ATLANTA – Throughout most of the afternoon, the Terrapin football team seized the momentum and sent the home crowd into sustained periods of shocked silence.
Even as the Terps cashed in on big plays and shackled the Yellow Jacket offense, there was a sense of déjà vu. This script had been written before – in a couple of the Terps’ 2005 losses – and once again, it came to fruition.
It unfolded in the form of a fourth-quarter collapse Saturday, and, after seemingly controlling the high-powered Yellow Jackets, the Terps fell short, losing 27-23 in front of 51,686 fans at Bobby Dodd Stadium.
“I’m very disappointed right now,” coach Ralph Friedgen said as his voice faded. “I think we let this one get away, and we shouldn’t have. We really shouldn’t have.”
Friedgen’s team took then-No. 18 Georgia Tech (5-1, 3-0 ACC) to the brink of a stunning upset, before turnovers and poor late play sealed the Terps’ fate.
Late in the third quarter, a 32-yard Dan Ennis field goal gave the Terps a nine-point lead and appeared to boost them beyond the reach of the Yellow Jackets and their raucous fans. It seemed to be an upset infused by Josh Wilson’s 100-yard kick return in the first quarter and by a coach who had been predicting his team’s breakthrough moment for several weeks.
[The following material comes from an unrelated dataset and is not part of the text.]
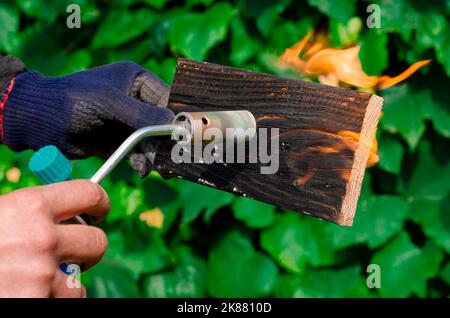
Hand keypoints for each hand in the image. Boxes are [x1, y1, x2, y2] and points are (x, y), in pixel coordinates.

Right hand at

“Everybody kinda felt like, ‘Hey, this is going our way right now,'” Ennis said. “We’re playing good, we’re putting points on the board when we needed points, and I think everyone was really positive and really excited.”
Then, the scoreboard light flickered to the fourth quarter, and the Terps’ upset bid was extinguished. Georgia Tech defensive end Michael Johnson sacked senior quarterback Sam Hollenbach on the first play of the fourth quarter – a play that eerily foreshadowed the game’s final moments.
From then on, everything seemed to go right for the team in gold. Terp junior safety J.J. Justice was penalized 15 yards for a late hit on quarterback Reggie Ball, and the Yellow Jackets marched down the field. From the Terps’ eight-yard line, Ball zipped through the defense and into the end zone, cutting the Terp lead to 23-21.
Momentum was swaying away from the Terps (3-2, 0-1), but their next offensive play was disastrous. Junior running back Lance Ball couldn’t secure the handoff fromHollenbach, and the Yellow Jackets recovered the fumble at the Terps’ 17-yard line. Ennis said it felt like “a punch in the stomach.”
“We were going through the whole game without a turnover and then, for some strange reason, we have a bad exchange,” Ball said. “That can’t happen. … That killed us in the fourth quarter.”
With the Terps’ problems snowballing, Georgia Tech delivered another gut-buster two plays later, as running back Tashard Choice darted through a sea of white jerseys for a touchdown that put the Yellow Jackets up 27-23.
Driving into Georgia Tech territory and facing a fourth-and-two, Hollenbach threw an interception, but the Yellow Jackets couldn’t capitalize, missing a field goal. Georgia Tech had left the door wide open for the Terps to grasp “that moment” Friedgen had been talking about.
The moment was there after Hollenbach connected with wide receiver Darrius Heyward-Bey on a short pass that Heyward-Bey turned into a 57-yard gain by evading a couple of tacklers en route to the seven-yard line with less than two minutes left.
After the Terps gained just three yards on two rushes, Hollenbach was sacked on third down and whistled for intentional grounding after he desperately hurled the ball to his right while cascading to the ground. Pushed back to the 19-yard line on fourth down, an offensive line breakdown led to another sack of Hollenbach – this time sealing the loss. Both sacks were by defensive end Michael Johnson, the man who started the Terps’ fourth quarter misery.
Disappointment in his voice and pain in his ribs from the final sack, Hollenbach knew he and the Terps had surrendered a golden opportunity to reach that moment and break through the barriers that had been holding them back.
The final minutes became symbolic of a team that junior linebacker Wesley Jefferson said must acquire a “killer instinct” and be able to finish games instead of letting them slip away.
“I think we kinda felt like that was that moment we had,” Hollenbach said. “We felt like that was the moment we needed to break through, and just a couple mistakes, and we didn’t get it.”